Hi Leute bin noch neu hier und hoffe i könnt mir weiterhelfen   Also ich hatte heuer eine Diplomarbeit und sitze nun vor der Doku und wir hatten einen Lichtlaufzeitsensor der den Abstand eines Wagens misst. Ausgegeben wird ein Analogsignal (4-20mA). Unsere Analogbaugruppe heißt SM331; AI 8x12 Bit. Meine Frage ist jetzt folgende, der Laser hat 2 Datenleitungen bzw. 2 Versorgungsleitungen (Wird somit von der Baugruppe versorgt) und wir waren deshalb der Meinung das wir eine 2-Draht-Strommessung benötigen. jedoch bekamen wir kein Signal bzw. war dieses total verfälscht. Als wir auf 4-Draht-Messung umstellten ging alles einwandtfrei. Kann mir vl jemand sagen warum dass so ist. Und kann mir auch jemand genauere Infos zu 2-Draht bzw. 4 Drahtstrommessung geben? Wäre echt dringend und sehr hilfreich.  lg reini


----------



## Gerhard K (11 Juni 2009)

hast du schon die suchfunktion hier im forum benutzt?? da gibt es einiges zu diesem thema.


----------



## Paule (11 Juni 2009)

Hallo Reini,

es kommt darauf an, ob Du einen aktiven oder einen passiven Sensor hast.
Der Passive holt sich seine Versorgung aus den 4mA also 2-Draht 
Der Aktive (wie in Deinem Fall) braucht eine eigene Versorgungsspannung, entspricht somit 4-Draht

Wichtig ist auch noch die Analogkarte und zwar die weitere Bezeichnung:
SM 331 - 1KF01 oder 7KF01
Die 1KF01 kann keine passiven Teilnehmer versorgen.


----------



## jabba (11 Juni 2009)

Nur mal eine kurze Erklärung:
Bei einer Zweidraht-Verdrahtung wird der Sensor durch den Analogkanal mit Energie gespeisst. Das heisst, dies geht auch nur bei 4-20mA Schnittstellen. Die Energie darf dabei nicht mehr als die 4mA verwenden.
Kurz die Speisung des Sensors kommt durch die Baugruppe.

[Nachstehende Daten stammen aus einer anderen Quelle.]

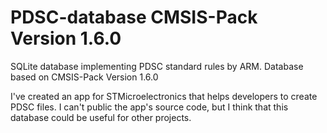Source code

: # PDSC-database CMSIS-Pack Version 1.6.0
SQLite database implementing PDSC standard rules by ARM.
Database based on CMSIS-Pack Version 1.6.0

I've created an app for STMicroelectronics that helps developers to create PDSC files.
I can't public the app's source code, but I think that this database could be useful for other projects.

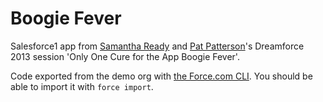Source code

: Boogie Fever
============

Salesforce1 app from [Samantha Ready](https://twitter.com/samantha_ready) and [Pat Patterson](https://twitter.com/metadaddy)'s Dreamforce 2013 session 'Only One Cure for the App Boogie Fever'.

Code exported from the demo org with [the Force.com CLI](https://github.com/heroku/force). You should be able to import it with `force import`.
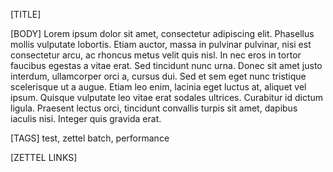 [TITLE]


[BODY]
Lorem ipsum dolor sit amet, consectetur adipiscing elit. 
	Phasellus mollis vulputate lobortis. Etiam auctor, massa in pulvinar 
	pulvinar, nisi est consectetur arcu, ac rhoncus metus velit quis nisl. 
	In nec eros in tortor faucibus egestas a vitae erat. Sed tincidunt nunc 
	urna. Donec sit amet justo interdum, ullamcorper orci a, cursus dui. 
	Sed et sem eget nunc tristique scelerisque ut a augue. 
	Etiam leo enim, lacinia eget luctus at, aliquet vel ipsum. 
	Quisque vulputate leo vitae erat sodales ultrices. Curabitur id dictum 
	ligula. Praesent lectus orci, tincidunt convallis turpis sit amet, dapibus 
	iaculis nisi. Integer quis gravida erat. 

[TAGS]
test, zettel batch, performance

[ZETTEL LINKS]
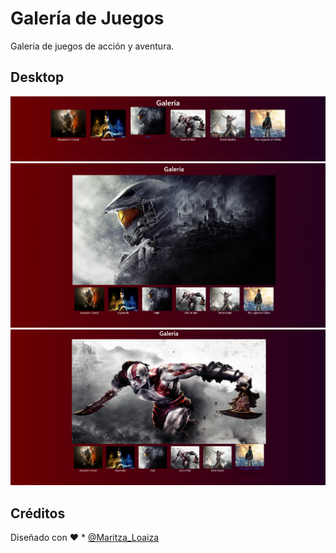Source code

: # Galería de Juegos

Galería de juegos de acción y aventura.
## Desktop

<img width="600px"  src="./public/muestra_1.PNG" />

<img width="600px"  src="./public/muestra_2.PNG" />

<img width="600px"  src="./public/muestra_3.png" />


## Créditos

Diseñado con ♥️ * **<Maritza Loaiza>**  [@Maritza_Loaiza](https://github.com/Maritza7395)
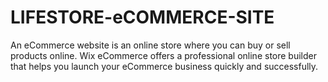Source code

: # LIFESTORE-eCOMMERCE-SITE
An eCommerce website is an online store where you can buy or sell products online. Wix eCommerce offers a professional online store builder that helps you launch your eCommerce business quickly and successfully.
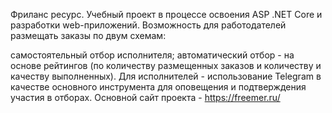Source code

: Фриланс ресурс. Учебный проект в процессе освоения ASP .NET Core и разработки web-приложений. Возможность для работодателей размещать заказы по двум схемам:

самостоятельный отбор исполнителя;
автоматический отбор - на основе рейтингов (по количеству размещенных заказов и количеству и качеству выполненных). Для исполнителей - использование Telegram в качестве основного инструмента для оповещения и подтверждения участия в отборах.
Основной сайт проекта - https://freemer.ru/

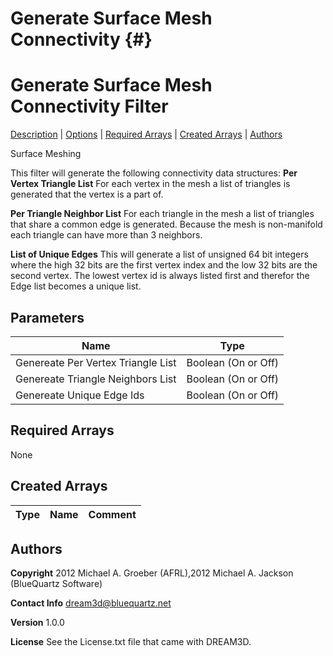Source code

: 
Generate Surface Mesh Connectivity {#}
======
<h1 class="pHeading1">Generate Surface Mesh Connectivity Filter</h1>
<p class="pCellBody">
<a href="../SurfaceMeshingFilters/GenerateSurfaceMeshConnectivity.html#wp2">Description</a>
| <a href="../SurfaceMeshingFilters/GenerateSurfaceMeshConnectivity.html#wp3">Options</a>
| <a href="../SurfaceMeshingFilters/GenerateSurfaceMeshConnectivity.html#wp4">Required Arrays</a>
| <a href="../SurfaceMeshingFilters/GenerateSurfaceMeshConnectivity.html#wp5">Created Arrays</a>
| <a href="../SurfaceMeshingFilters/GenerateSurfaceMeshConnectivity.html#wp1">Authors</a> 

Surface Meshing


This filter will generate the following connectivity data structures:
__Per Vertex Triangle List__ For each vertex in the mesh a list of triangles is generated that the vertex is a part of.

__Per Triangle Neighbor List__ For each triangle in the mesh a list of triangles that share a common edge is generated. 
Because the mesh is non-manifold each triangle can have more than 3 neighbors.

__List of Unique Edges__ This will generate a list of unsigned 64 bit integers where the high 32 bits are the first vertex index and the 
 low 32 bits are the second vertex. The lowest vertex id is always listed first and therefor the Edge list becomes a unique list.

## Parameters ## 

| Name | Type |
|------|------|
| Genereate Per Vertex Triangle List | Boolean (On or Off) |
| Genereate Triangle Neighbors List | Boolean (On or Off) |
| Genereate Unique Edge Ids | Boolean (On or Off) |

## Required Arrays ##
None



## Created Arrays ##

| Type | Name | Comment |
|------|------|---------|
## Authors ##

**Copyright** 2012 Michael A. Groeber (AFRL),2012 Michael A. Jackson (BlueQuartz Software)

**Contact Info** dream3d@bluequartz.net

**Version** 1.0.0

**License**  See the License.txt file that came with DREAM3D.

Bei allen anderen Formen wird eine externe Energie zugeführt. Das wären dann die Drei- und vierdraht-Messumformer. In eurem Falle ein vierdraht, zwei für Energie zwei für den Messkanal.
Kurz die Speisung des Sensors kommt nicht aus der Baugruppe.


----------



## reini90 (11 Juni 2009)

vielen Dank für eure Hilfe genau das wollte ich wissen
:s12:


----------